Я ведь не борюсь с твоим мужем за тебя – борьба совершается только в тебе; если б решение зависело от борьбы между твоим мужем и мной, все было бы давно решено. При этом я вовсе не переоцениваю твоего мужа, и очень даже возможно, что я его недооцениваю, но одно я знаю: если он меня любит, то это любовь богача к бедности (кое-что от этого есть и в твоем отношении ко мне). В твоей совместной жизни с ним я на самом-то деле всего лишь мышка в "большом доме", которой в лучшем случае раз в год дозволяется открыто перебежать по ковру.
Так обстоят дела, и это нисколько не странно, меня это не удивляет. Но что меня удивляет – и что, наверное, вообще невозможно понять, – это то, что ты живешь в этом "большом доме", всем своим существом ему принадлежишь, черпаешь в нем всю силу жизни, царишь в нем королевой и все-таки – это я знаю точно – имеешь возможность (но именно лишь потому, что ты все можешь: ja se prece nezastavim ani pred – ani pred – ani pred…) не только любить меня, но и быть всецело моей, перебежать по своему собственному ковру.
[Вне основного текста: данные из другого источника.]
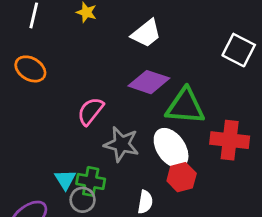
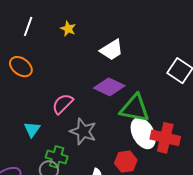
white ellipse: (171, 148) -> (143, 133), moved
cyan triangle: (65, 180) -> (32, 129), moved

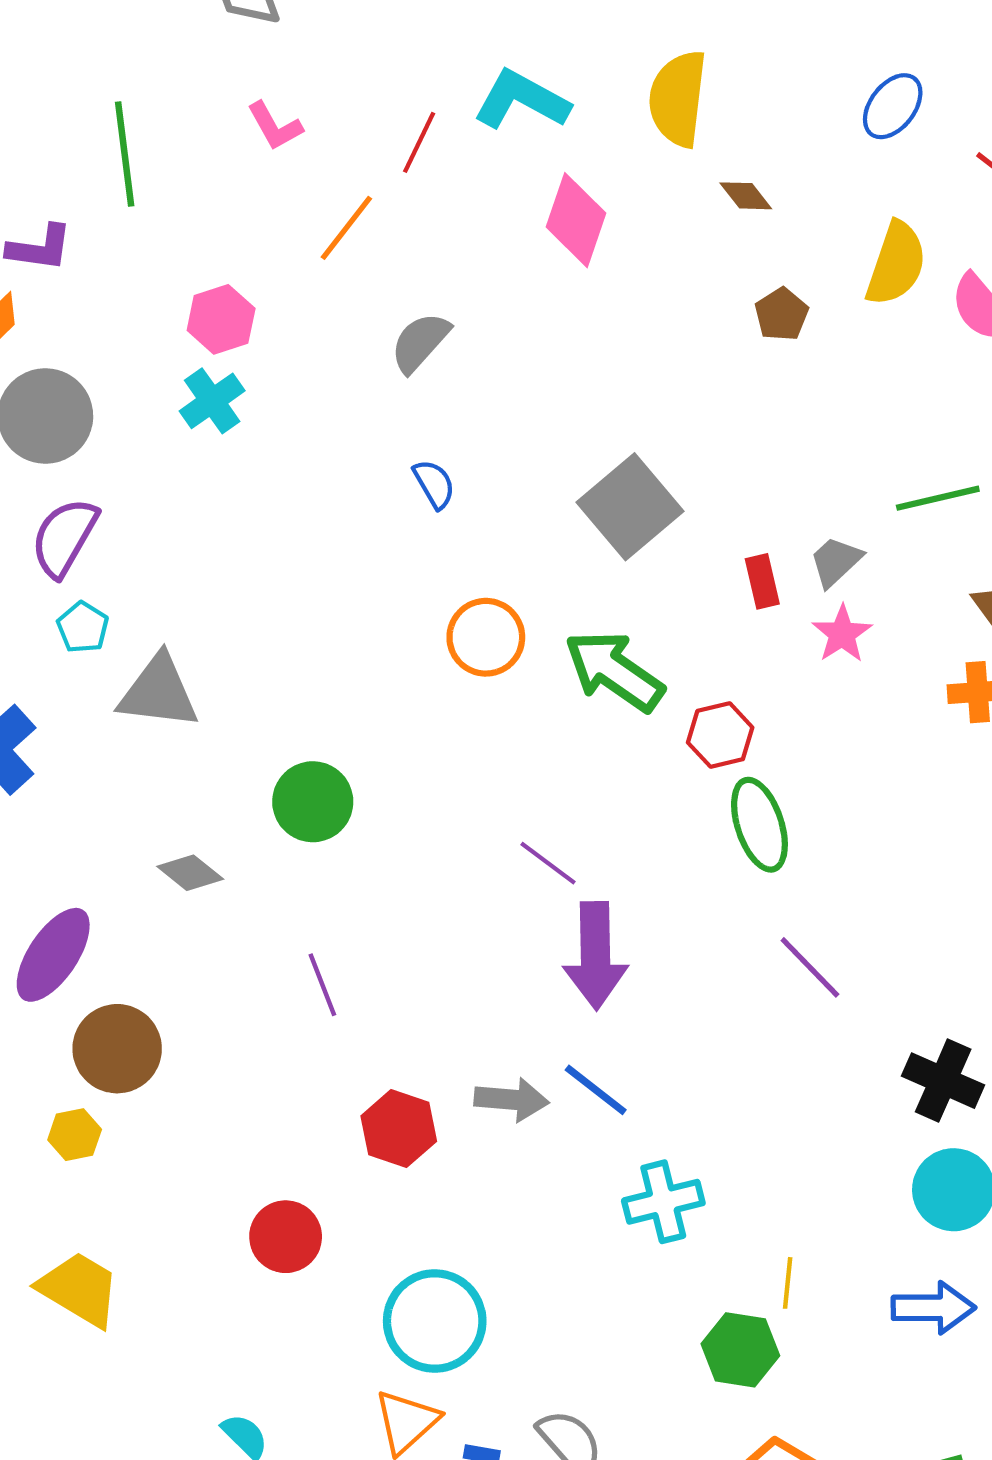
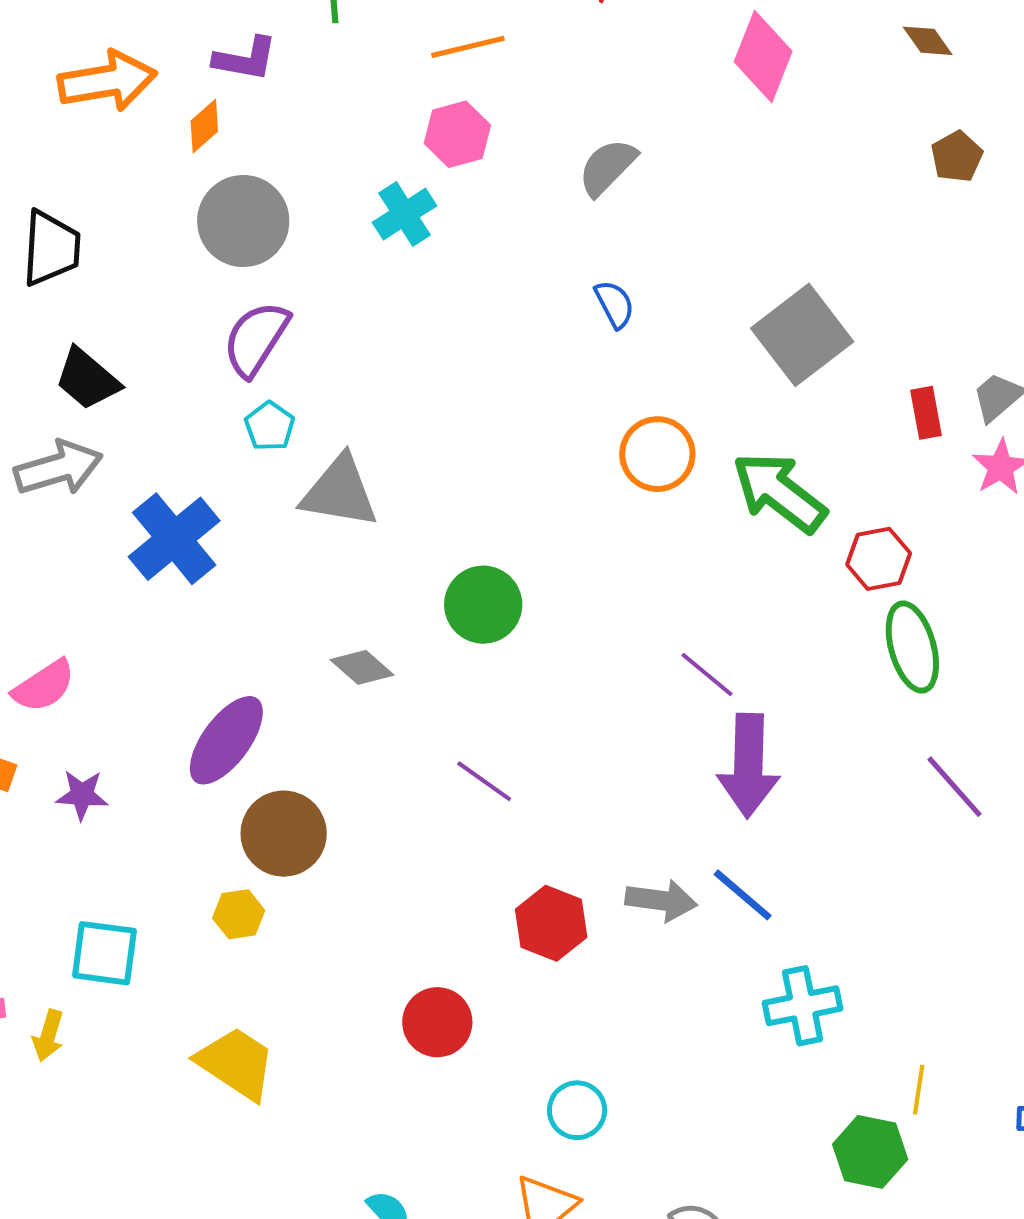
orange line: (346, 228) -> (468, 47), moved, turned 36
pink hexagon: (221, 319) -> (457, 134), moved
purple line: (322, 985) -> (484, 781), turned -36
cyan circle: (435, 1321) -> (577, 1110), size x0.6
Но самое удивительное не в этом. Оно в том, что, пожелай ты уйти ко мне, то есть – если судить "по-музыкальному" – пожертвуй ты всем миром, чтобы снизойти ко мне, на такое дно, где, если смотреть с твоих высот, не только мало что, но вообще ничего не видно, – тебе для этого (вот что самое странное!) пришлось бы не спуститься, а неким сверхчеловеческим усилием вознестись над собой, вырваться за свой предел – и так высоко, что все, наверное, кончилось бы неминуемым обрывом, низвержением, исчезновением (для меня, разумеется, тоже). И все это ради того, чтобы попасть ко мне, в то место, куда ничто не манит, где я сижу с пустыми руками, без малейшего достояния за душой, будь то счастье или несчастье, заслуга или вина, – просто сижу там, куда меня посадили. В табели рангов человеческих я что-то вроде мелкого довоенного бакалейщика в твоих предместьях (даже не шарманщик, куда там!); и если б я даже отвоевал себе это место в жестокой борьбе – но я его не отвоевал, – все равно это не было б заслугой.
* * *
Чрезвычайно ясно все то, что ты пишешь о корнях, наверняка так оно и есть. Между прочим, главная задача в Турнау была – сперва найти и удалить все боковые корни, а когда оставался только основной корень, работа, считай, была уже сделана, руби теперь заступом этот корень и тащи все вон. До сих пор в ушах звучит этот треск. Вообще-то дергать там было хорошо, потому что это дерево, как все знали, будет и на новом месте прекрасно расти, к тому же это было еще не дерево, а детеныш.